My Novice Eye (and toddlers) Saved Me


When tutoring in a college-level writing center, my main goal was to get students excited about learning. Three years of discussion revealed that a lack of creative freedom, security, and confidence during early childhood results in self-doubt. It pained me that these students — age 16 to 70 — lived so many years feeling inadequate before our session sparked a passion to learn.

I chased the source of their struggle and began working as a teacher assistant for a child development center. In the beginning, my self-efficacy was broken by fear of failure (blog post, blog post).

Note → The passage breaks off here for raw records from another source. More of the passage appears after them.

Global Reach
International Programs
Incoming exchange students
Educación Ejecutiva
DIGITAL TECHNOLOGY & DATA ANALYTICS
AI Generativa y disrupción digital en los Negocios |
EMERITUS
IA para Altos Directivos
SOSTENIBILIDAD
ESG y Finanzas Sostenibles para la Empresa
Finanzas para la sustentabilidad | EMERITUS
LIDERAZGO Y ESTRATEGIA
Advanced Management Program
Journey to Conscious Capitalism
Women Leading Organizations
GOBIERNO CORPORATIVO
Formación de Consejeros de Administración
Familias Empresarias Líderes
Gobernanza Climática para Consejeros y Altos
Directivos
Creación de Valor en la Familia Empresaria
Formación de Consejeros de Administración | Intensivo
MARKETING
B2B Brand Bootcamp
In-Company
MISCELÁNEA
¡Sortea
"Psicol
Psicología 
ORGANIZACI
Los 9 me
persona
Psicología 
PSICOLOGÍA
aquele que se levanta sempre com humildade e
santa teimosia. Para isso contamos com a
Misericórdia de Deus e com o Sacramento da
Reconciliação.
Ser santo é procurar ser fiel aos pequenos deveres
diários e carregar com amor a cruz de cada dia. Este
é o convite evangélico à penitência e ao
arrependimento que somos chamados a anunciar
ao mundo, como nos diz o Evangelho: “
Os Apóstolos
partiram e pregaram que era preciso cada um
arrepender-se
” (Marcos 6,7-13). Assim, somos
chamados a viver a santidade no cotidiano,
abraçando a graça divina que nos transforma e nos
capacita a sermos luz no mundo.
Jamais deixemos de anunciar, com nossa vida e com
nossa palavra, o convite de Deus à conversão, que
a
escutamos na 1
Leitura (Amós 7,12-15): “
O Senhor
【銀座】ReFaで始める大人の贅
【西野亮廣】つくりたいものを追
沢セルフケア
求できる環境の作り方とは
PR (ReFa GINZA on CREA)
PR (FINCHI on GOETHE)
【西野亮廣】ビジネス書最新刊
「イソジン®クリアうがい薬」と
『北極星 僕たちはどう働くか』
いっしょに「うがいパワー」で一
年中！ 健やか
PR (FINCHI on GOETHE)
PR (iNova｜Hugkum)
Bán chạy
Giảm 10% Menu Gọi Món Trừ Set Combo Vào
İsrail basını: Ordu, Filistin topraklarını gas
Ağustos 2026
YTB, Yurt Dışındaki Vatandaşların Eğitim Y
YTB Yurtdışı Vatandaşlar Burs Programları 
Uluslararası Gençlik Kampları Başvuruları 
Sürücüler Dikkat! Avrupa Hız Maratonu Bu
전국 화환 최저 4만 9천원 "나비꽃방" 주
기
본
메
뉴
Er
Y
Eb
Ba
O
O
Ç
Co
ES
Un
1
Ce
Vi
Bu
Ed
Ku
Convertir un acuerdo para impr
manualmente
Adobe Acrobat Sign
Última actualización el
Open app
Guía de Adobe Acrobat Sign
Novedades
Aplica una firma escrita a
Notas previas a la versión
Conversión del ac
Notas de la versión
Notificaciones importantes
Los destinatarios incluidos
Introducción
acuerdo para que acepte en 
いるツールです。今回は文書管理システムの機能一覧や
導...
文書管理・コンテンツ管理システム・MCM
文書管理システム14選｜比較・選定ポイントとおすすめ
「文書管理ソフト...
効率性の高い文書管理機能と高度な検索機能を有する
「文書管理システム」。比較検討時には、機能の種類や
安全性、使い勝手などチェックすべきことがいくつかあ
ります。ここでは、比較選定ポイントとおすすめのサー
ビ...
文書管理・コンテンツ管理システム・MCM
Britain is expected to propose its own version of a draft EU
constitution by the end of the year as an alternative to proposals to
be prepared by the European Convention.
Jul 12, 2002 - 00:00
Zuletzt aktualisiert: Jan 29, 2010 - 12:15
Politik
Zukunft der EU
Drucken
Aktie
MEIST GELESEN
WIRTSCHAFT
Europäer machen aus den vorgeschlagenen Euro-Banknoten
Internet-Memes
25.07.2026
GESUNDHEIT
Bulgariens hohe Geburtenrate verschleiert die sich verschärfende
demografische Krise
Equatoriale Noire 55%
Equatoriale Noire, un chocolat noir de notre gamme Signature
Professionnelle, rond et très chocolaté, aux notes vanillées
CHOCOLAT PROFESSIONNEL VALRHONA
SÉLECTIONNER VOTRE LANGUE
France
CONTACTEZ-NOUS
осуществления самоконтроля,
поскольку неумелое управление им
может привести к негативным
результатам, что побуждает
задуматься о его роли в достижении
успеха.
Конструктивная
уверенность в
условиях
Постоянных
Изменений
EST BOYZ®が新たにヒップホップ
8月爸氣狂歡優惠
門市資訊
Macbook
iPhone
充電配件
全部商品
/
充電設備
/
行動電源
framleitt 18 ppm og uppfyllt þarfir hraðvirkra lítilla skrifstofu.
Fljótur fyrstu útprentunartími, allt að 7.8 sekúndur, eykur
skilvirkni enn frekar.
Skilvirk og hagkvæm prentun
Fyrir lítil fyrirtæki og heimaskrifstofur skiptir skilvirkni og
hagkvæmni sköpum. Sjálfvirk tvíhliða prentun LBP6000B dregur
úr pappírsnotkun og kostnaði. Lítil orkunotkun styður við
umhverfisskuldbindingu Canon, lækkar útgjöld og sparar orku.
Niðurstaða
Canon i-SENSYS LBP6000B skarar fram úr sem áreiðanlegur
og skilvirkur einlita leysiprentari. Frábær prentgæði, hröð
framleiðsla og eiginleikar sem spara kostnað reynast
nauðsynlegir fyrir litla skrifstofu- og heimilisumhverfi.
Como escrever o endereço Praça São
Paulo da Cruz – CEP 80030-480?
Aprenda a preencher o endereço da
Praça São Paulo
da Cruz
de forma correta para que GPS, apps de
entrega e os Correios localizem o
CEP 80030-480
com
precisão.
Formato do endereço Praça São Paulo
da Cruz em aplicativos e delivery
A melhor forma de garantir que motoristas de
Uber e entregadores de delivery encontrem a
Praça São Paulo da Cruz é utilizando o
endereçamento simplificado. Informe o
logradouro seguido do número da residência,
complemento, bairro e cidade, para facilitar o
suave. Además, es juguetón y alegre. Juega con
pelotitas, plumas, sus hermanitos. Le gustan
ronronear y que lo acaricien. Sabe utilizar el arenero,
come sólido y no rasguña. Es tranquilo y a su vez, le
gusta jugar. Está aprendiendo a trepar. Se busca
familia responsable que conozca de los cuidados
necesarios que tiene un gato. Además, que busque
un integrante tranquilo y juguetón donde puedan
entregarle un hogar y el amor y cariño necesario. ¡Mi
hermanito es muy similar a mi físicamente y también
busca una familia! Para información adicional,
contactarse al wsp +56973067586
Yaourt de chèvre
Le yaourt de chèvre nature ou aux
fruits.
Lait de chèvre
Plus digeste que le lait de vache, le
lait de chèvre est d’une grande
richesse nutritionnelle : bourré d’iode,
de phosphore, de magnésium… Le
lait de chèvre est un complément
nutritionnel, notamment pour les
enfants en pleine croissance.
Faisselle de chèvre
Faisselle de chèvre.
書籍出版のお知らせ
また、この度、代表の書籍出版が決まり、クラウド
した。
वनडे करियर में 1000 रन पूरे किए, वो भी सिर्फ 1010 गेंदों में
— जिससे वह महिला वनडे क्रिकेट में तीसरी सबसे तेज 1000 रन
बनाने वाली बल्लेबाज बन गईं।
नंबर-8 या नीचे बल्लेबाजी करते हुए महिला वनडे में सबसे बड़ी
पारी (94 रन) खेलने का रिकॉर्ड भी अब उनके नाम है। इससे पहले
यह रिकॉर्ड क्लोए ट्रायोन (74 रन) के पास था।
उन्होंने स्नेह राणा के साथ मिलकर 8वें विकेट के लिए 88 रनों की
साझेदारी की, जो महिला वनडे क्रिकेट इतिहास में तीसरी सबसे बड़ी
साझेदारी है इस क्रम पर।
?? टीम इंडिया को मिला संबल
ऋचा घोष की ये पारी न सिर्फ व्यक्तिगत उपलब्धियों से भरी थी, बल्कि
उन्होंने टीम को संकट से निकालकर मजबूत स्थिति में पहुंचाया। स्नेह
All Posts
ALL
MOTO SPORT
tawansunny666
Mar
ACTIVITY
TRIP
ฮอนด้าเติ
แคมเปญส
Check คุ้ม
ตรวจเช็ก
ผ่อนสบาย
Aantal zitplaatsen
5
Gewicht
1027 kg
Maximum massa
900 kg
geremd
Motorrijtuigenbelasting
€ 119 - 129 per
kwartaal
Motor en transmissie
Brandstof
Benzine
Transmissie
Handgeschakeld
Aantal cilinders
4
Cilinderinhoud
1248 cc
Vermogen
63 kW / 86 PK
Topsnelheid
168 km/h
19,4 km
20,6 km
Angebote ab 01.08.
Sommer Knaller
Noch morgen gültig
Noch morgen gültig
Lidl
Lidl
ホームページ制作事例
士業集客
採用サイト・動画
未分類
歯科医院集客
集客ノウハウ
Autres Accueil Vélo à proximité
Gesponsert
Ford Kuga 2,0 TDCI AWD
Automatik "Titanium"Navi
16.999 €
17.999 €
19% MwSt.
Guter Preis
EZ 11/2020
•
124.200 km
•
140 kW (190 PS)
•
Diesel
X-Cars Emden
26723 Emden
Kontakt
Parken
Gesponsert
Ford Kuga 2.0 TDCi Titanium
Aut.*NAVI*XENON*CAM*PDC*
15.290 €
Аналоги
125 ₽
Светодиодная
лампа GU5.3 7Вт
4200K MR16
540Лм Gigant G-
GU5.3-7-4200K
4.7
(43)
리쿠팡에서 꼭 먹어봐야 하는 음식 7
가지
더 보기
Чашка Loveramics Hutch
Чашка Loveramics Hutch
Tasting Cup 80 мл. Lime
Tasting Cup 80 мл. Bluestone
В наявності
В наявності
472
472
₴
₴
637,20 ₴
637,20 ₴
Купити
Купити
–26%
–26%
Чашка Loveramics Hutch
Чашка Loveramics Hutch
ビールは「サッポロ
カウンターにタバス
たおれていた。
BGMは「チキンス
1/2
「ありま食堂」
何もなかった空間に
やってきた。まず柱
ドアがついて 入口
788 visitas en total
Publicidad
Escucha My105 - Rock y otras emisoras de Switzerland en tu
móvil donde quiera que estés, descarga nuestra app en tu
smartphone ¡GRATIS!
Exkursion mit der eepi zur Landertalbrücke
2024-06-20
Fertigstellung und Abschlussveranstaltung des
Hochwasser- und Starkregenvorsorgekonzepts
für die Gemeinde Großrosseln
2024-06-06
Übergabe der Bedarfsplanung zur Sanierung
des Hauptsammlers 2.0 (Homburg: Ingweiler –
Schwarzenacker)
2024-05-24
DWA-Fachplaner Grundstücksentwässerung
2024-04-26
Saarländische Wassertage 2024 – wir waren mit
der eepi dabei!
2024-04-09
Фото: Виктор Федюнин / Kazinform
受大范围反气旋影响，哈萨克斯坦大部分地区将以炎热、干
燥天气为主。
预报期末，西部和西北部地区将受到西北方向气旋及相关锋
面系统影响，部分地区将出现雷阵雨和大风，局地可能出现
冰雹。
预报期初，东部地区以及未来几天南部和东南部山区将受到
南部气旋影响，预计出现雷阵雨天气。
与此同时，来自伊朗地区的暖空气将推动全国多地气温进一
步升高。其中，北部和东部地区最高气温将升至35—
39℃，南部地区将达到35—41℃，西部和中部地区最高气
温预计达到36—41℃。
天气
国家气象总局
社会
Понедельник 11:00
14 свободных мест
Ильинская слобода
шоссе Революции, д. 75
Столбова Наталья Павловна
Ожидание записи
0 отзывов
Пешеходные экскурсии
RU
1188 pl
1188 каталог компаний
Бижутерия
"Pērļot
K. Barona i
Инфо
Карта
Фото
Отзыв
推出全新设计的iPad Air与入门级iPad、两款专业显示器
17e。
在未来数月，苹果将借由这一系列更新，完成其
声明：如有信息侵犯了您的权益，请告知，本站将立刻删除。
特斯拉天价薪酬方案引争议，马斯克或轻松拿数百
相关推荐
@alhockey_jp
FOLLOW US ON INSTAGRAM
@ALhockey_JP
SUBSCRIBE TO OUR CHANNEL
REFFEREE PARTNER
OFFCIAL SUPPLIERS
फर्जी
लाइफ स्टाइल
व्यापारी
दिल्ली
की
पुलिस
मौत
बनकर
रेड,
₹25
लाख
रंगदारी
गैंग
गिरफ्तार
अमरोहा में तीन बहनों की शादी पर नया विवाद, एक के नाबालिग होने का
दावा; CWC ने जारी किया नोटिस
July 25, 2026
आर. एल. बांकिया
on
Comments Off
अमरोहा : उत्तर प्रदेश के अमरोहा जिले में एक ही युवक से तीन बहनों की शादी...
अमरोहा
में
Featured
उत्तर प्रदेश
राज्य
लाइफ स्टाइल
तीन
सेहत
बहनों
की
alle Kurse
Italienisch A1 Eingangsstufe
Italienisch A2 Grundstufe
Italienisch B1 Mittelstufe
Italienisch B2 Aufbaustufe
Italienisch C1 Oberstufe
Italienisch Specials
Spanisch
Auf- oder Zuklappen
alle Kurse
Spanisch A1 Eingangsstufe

Since I felt unable to positively contribute to others, I didn’t feel capable of teaching, so I solely spent time with the children. Let me tell you, it’s a joy and a privilege to be a novice — my environment was entirely new to me, as it was for my kids. Learning without authority or a preconceived agenda opened our classroom for exploration, trial and error, and discovery. We felt safe to think, combine, and deconstruct our little, big world.

Self-efficacy sprouts from an environment of compassion, creativity, patience, and security. However, self-efficacy needs something more to really shine: we need to feel responsible for our own growth. There is power behind constructivism (learning from experiences and ideas) and behaviorism (learning from positive and negative reinforcement), but, though powerful, behaviorism robs the responsibility of learning from the learner. It creates a carrot-and-stick mentality that leaves a person experiencing ultimatums, conformity, and exclusion. By practicing constructivism, we navigate a situation, develop a process, and arrive at a resolution as a team. (Most of this is a rehash of my recent youtube video).

I’ve always prided myself as a learner because I value growth above all else, but my fear of failure proves someone educated me using a behaviorist approach — and it stuck. I look like a learner, but I’m more like a conduit of information instead of a creative thinker.

I highly value ingenuity, but I wasn’t able to practice it before learning how to with these kids. What an excellent surprise.